Segment Start: Exercise data

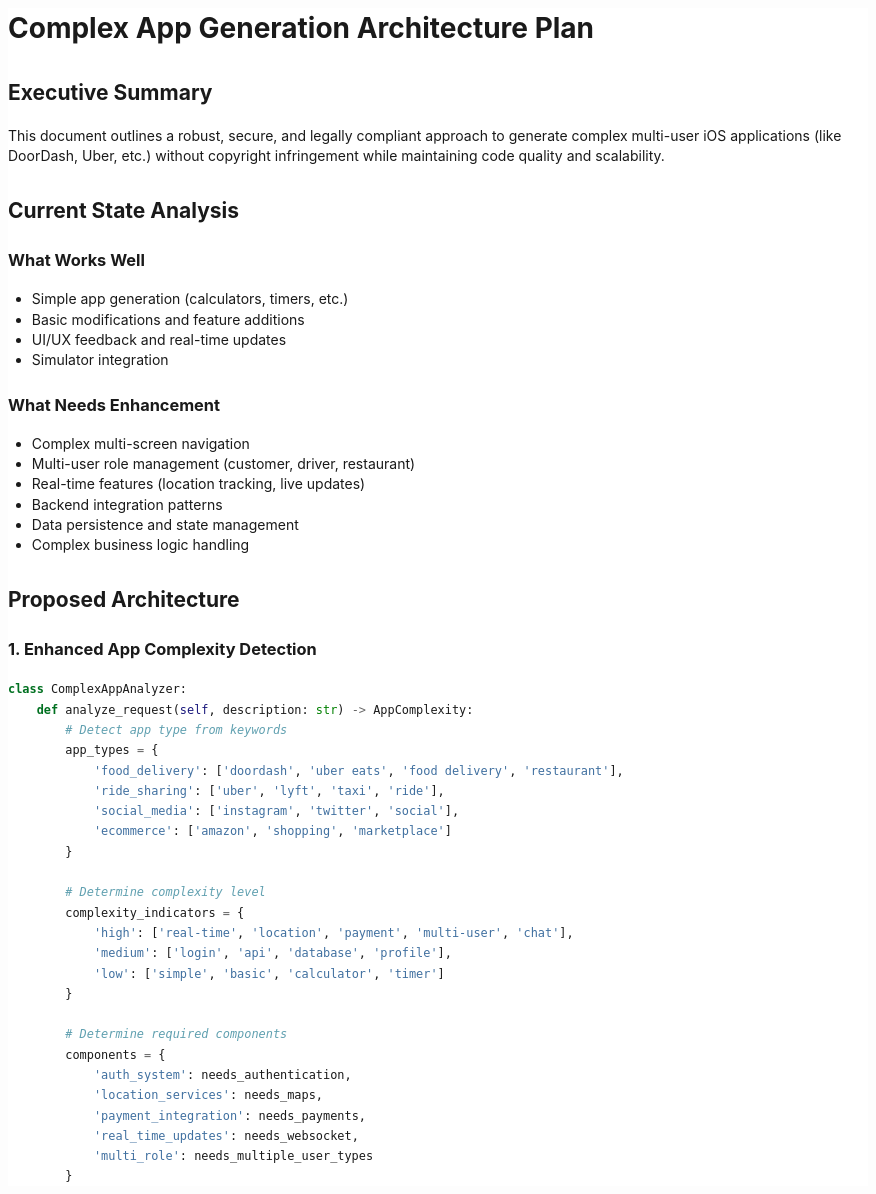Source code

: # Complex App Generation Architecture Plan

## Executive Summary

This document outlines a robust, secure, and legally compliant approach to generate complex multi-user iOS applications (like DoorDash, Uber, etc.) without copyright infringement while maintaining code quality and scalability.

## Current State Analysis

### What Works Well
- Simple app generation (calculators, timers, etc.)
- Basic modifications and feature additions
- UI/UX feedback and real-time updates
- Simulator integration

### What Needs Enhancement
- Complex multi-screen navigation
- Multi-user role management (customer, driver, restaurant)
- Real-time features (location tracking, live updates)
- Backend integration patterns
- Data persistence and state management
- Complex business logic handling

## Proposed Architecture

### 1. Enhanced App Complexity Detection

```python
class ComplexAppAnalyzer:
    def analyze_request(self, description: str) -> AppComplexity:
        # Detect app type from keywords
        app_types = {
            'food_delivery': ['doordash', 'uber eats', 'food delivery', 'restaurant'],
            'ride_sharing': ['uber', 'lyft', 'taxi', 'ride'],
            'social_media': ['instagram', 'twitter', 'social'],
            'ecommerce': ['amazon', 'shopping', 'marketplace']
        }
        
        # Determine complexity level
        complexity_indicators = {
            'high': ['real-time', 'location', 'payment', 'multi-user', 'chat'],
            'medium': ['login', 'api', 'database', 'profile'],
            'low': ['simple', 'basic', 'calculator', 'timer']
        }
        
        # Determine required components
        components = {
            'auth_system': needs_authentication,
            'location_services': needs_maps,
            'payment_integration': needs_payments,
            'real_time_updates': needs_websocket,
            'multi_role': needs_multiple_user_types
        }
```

Segment End: Exercise data

Word for word, write out each line of the records, but leave the pictures behind.

Source code

: # Complex App Generation Architecture Plan

## Executive Summary

This document outlines a robust, secure, and legally compliant approach to generate complex multi-user iOS applications (like DoorDash, Uber, etc.) without copyright infringement while maintaining code quality and scalability.

## Current State Analysis

### What Works Well
- Simple app generation (calculators, timers, etc.)
- Basic modifications and feature additions
- UI/UX feedback and real-time updates
- Simulator integration

### What Needs Enhancement
- Complex multi-screen navigation
- Multi-user role management (customer, driver, restaurant)
- Real-time features (location tracking, live updates)
- Backend integration patterns
- Data persistence and state management
- Complex business logic handling

## Proposed Architecture

### 1. Enhanced App Complexity Detection

```python
class ComplexAppAnalyzer:
    def analyze_request(self, description: str) -> AppComplexity:
        # Detect app type from keywords
        app_types = {
            'food_delivery': ['doordash', 'uber eats', 'food delivery', 'restaurant'],
            'ride_sharing': ['uber', 'lyft', 'taxi', 'ride'],
            'social_media': ['instagram', 'twitter', 'social'],
            'ecommerce': ['amazon', 'shopping', 'marketplace']
        }
        
        # Determine complexity level
        complexity_indicators = {
            'high': ['real-time', 'location', 'payment', 'multi-user', 'chat'],
            'medium': ['login', 'api', 'database', 'profile'],
            'low': ['simple', 'basic', 'calculator', 'timer']
        }
        
        # Determine required components
        components = {
            'auth_system': needs_authentication,
            'location_services': needs_maps,
            'payment_integration': needs_payments,
            'real_time_updates': needs_websocket,
            'multi_role': needs_multiple_user_types
        }
```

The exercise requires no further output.